As simple as that, this is a demonstration of Swift functional programming.
curry
So, you might be thinking, well, we could define a function like this and pass it as an argument to filter, but what good would it do? No less code than before.
Yes, that’s a crucial question. Listen to the breakdown continue. Another feature of functional programming is Curry. This is also a core concept of functional programming.
Curry is simply a function that generates another function. For a detailed discussion of Curry, please refer to my previous posts:
Advanced application of the Curry feature in the magical Currying Swift
Let’s use a simple example to illustrate the Curry feature. We can rewrite the filterZhang method we just defined:
func filterGenerator(lastnameCondition: String) -> (Staff) -> (Bool) {
return {staff in
return staff.lastname == lastnameCondition
}
}Copy the code
So let’s look at the declaration of the filterGenerator. First it takes a String parameter, and then it returns another function that takes a Staff parameter and returns a Boolean value.

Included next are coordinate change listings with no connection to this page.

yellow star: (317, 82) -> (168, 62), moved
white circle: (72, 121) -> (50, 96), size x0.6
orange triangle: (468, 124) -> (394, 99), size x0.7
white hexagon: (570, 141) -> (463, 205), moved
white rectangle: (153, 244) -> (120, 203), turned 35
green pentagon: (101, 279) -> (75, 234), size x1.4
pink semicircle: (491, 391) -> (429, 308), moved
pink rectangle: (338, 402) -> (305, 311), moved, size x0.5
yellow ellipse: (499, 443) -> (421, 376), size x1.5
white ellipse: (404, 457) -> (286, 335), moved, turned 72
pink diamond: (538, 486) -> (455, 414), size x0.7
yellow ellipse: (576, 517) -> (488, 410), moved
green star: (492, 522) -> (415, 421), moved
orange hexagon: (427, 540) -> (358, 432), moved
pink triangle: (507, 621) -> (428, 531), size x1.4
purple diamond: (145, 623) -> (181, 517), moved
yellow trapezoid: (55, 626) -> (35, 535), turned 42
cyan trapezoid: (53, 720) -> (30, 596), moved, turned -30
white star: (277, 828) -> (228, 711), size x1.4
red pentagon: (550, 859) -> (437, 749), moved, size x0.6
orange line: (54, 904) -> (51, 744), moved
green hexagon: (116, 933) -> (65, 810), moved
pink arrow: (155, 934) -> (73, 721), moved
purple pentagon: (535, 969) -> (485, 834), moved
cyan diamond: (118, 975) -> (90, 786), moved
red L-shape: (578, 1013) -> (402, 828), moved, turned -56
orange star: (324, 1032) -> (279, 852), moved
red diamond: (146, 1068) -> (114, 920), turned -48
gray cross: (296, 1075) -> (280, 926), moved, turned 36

As you can see, the new function filterGenerator is a higher level abstraction of the filterZhang function we defined earlier. FilterZhang will filter all employee instances with lastName equal to Zhang. Using filterGenerator, you can generate any conditional filter function:
let filterWang = filterGenerator("Wang")
let filterHu = filterGenerator("Hu")
Copy the code
As you can see, we pass a different parameter to the filterGenerator and it generates a new filter function based on that parameter. Then we can directly use:
staffs.filter(filterHu)
Copy the code
This call will find all employees whose lastname equals Hu. This is the essence of Curry’s identity. For example, if you’re developing a photo processing APP that has multiple filters that can be stacked on top of each other, using curry will make your development more efficient and your code more robust.
More applications
Let’s look at some more examples. Suppose we now want to save the names of all employees in another array:
var names = [String]();
for staff in staffs {
names.append("\(staff.lastname) \(staff.firstname)")
}
print(names)Copy the code
Let’s see how we can do this functionally:
names = staffs.map{ staff in
return "\(staff.lastname) \(staff.firstname)"
}
print(names)Copy the code
This time we use the Map method, which transforms all the elements of the array according to the rules we specify and generates a new array. All we need to do is declare the transformation rules in the closure. It is also a manifestation of declarative thinking.
For another example, we want to calculate the average salary of all employees:
Var totalSalary = Float(0.0) for staff in staff {totalSalary += staff. Salary} print(totalSalary / Float(staffs.count))Copy the code
Let’s see how we can do this functionally:
let averageSalary = staffs.reduce(0) { total, staff in
return total + staff.salary / Float(staffs.count)
}
print(averageSalary)Copy the code
This time we use Array’s Reduce function, which takes two arguments, the first of which is the initial value, and reduce then operates on each element in turn with that value, passing the calculation to the next element call.
In our case, the idea is to calculate each employee’s base for the average salary, and then add them together to get the overall average salary. Return total + staff. Salary/Float(staffs. Count) So the code reads very clearly and says exactly what we want to do.
conclusion
Here, the basic idea of functional programming is all over. In short, functional programming is characterized by declarative thinking and curry transitive thinking. Its biggest advantage is that it allows us to use elegant syntax to implement previously complex logic. It has also branched out into responsive programming, the popular ReactiveCocoa library that formalizes the Cocoa platform’s implementation of responsive programming. These new programming methods hope to solve our development problems in a more elegant and concise way.
This site articles are original content, if you need to reprint, please indicate the source, thank you.